Data under study>

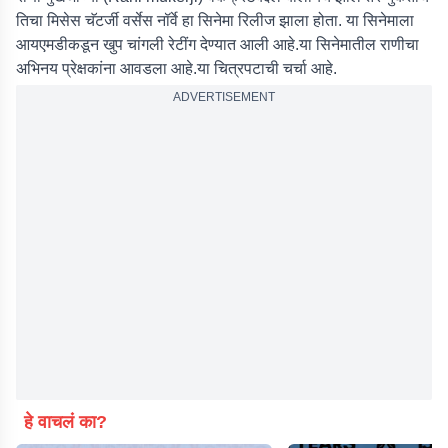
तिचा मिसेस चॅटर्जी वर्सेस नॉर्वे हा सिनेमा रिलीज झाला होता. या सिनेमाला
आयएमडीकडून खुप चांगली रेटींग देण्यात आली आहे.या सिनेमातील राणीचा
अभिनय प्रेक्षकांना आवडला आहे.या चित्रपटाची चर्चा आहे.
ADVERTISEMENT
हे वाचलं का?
...
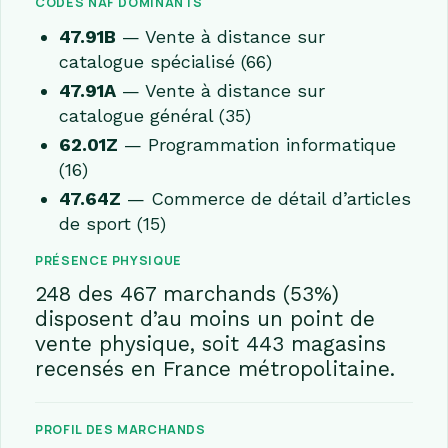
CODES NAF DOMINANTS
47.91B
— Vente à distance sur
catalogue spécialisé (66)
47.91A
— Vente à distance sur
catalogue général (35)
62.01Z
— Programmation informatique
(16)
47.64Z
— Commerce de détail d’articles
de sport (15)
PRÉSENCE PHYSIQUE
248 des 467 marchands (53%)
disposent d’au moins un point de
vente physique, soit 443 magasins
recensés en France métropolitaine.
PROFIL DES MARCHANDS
---
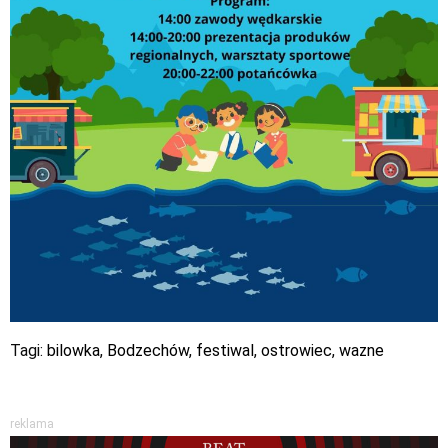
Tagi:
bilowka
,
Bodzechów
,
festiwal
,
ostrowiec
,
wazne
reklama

What the exercise asks> In the entries above, count each line holding "catalogue" and report the total and nothing more.

Answer space> 2